▸ **Extracted data**
● ● ● ● ● ● ●

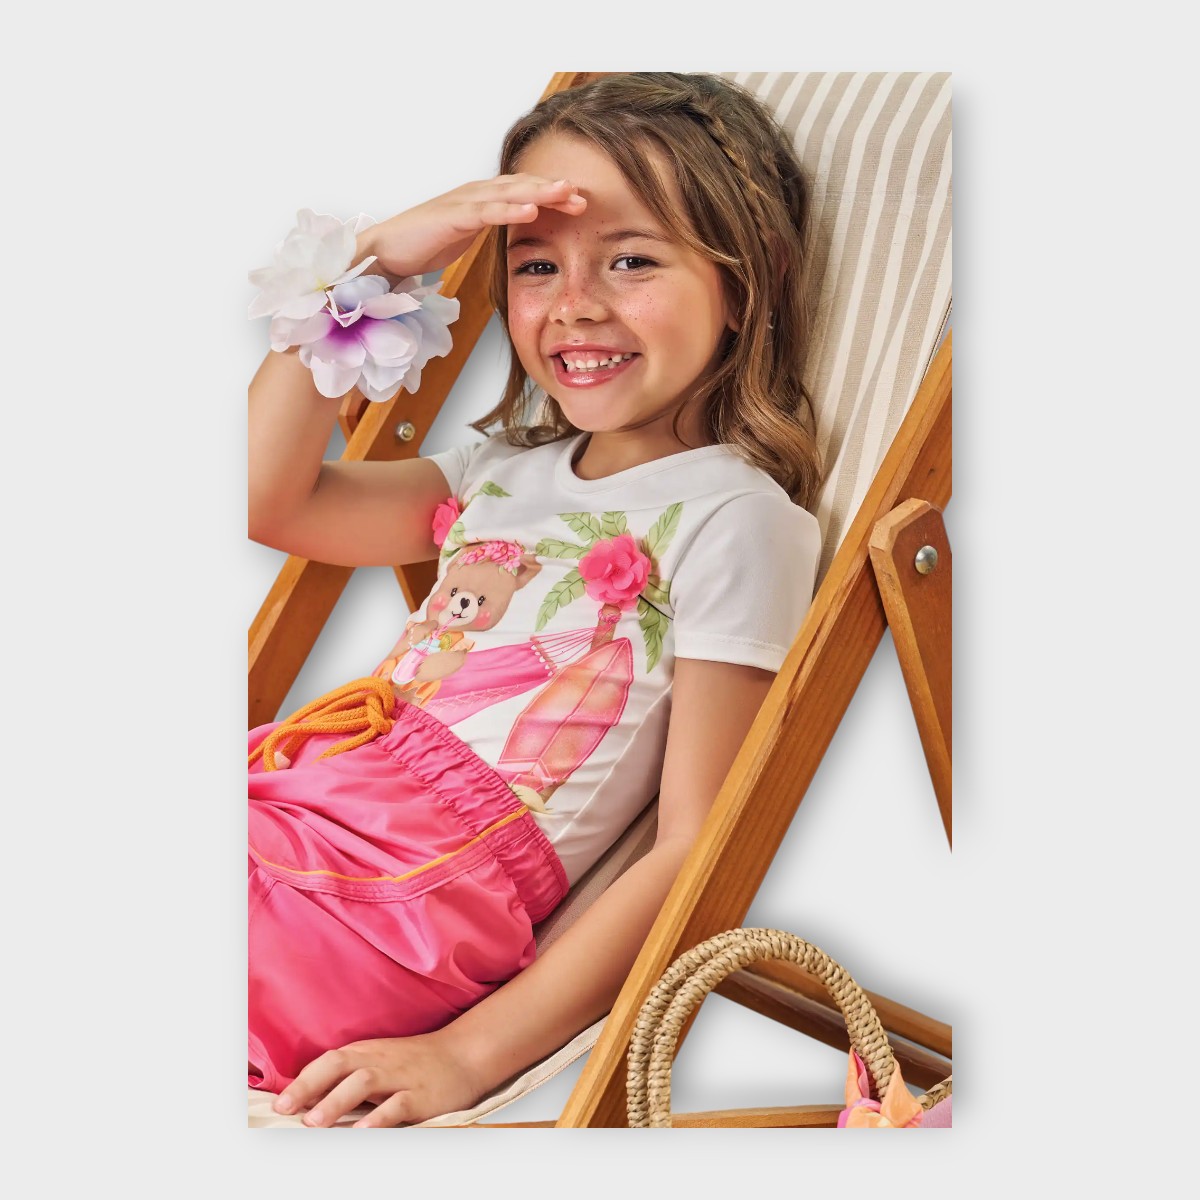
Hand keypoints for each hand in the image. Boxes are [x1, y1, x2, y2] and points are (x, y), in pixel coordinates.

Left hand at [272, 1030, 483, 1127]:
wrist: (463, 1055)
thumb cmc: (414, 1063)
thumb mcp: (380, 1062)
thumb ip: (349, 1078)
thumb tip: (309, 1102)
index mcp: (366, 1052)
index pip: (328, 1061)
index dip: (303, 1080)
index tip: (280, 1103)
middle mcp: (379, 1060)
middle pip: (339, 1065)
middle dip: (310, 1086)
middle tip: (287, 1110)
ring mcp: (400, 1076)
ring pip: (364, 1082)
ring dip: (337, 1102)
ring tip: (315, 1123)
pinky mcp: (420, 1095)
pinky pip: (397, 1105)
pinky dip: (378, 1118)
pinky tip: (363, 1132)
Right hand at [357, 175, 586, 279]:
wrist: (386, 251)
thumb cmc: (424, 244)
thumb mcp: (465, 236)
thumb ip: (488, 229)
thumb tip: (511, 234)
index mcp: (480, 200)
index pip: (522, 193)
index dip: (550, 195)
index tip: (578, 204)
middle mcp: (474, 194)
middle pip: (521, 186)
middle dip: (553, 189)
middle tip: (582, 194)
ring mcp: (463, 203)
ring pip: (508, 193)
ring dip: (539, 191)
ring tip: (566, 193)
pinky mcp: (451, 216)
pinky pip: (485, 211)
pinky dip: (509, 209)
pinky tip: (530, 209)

● ● ● ● ● ● ●

▸ **What the task asks**
Copy out the whole listing exactly. Skip its pictures.

▸ **Result of this exercise**
Hand keypoints for each hand in the image. Boxes are [x1, y1, x2, y2] and points are (x, y), in pixel coordinates.

Left hand at [272, 1030, 483, 1127]:
wrist: (463, 1055)
thumb cmc: (414, 1063)
thumb mcp: (380, 1062)
thumb ip: (349, 1078)
thumb tip: (309, 1102)
index mcp: (366, 1052)
index pip: (328, 1061)
index dip: (303, 1080)
index tip: (280, 1103)
middle mcp: (379, 1060)
middle pip: (339, 1065)
middle dip: (310, 1086)
middle tip: (287, 1110)
ring mcp: (400, 1076)
ring pip: (364, 1082)
ring dip: (337, 1102)
ring tip: (315, 1123)
pinky mcp: (420, 1095)
pinky pip: (397, 1105)
pinky dip: (378, 1118)
pinky tip: (363, 1132)
Right hand at [357, 175, 586, 279]:
wrist: (386, 251)
thumb cmc: (424, 244)
thumb mcp: (465, 236)
thumb ip: (488, 229)
thumb tip: (511, 234)
index mcp: (480, 200)
index pip: (522, 193)
index dip: (550, 195)
index tip: (578, 204)
middle mcp: (474, 194)
middle pip: (521, 186)
middle dip: (553, 189)
middle tip: (582, 194)
ring mcp: (463, 203)
ring pip: (508, 193)
ring dip: (539, 191)
ring tip: (566, 193)
pinky mcp: (451, 216)
pinky pip: (485, 211)
pinky dip: (509, 209)
pinky tip: (530, 209)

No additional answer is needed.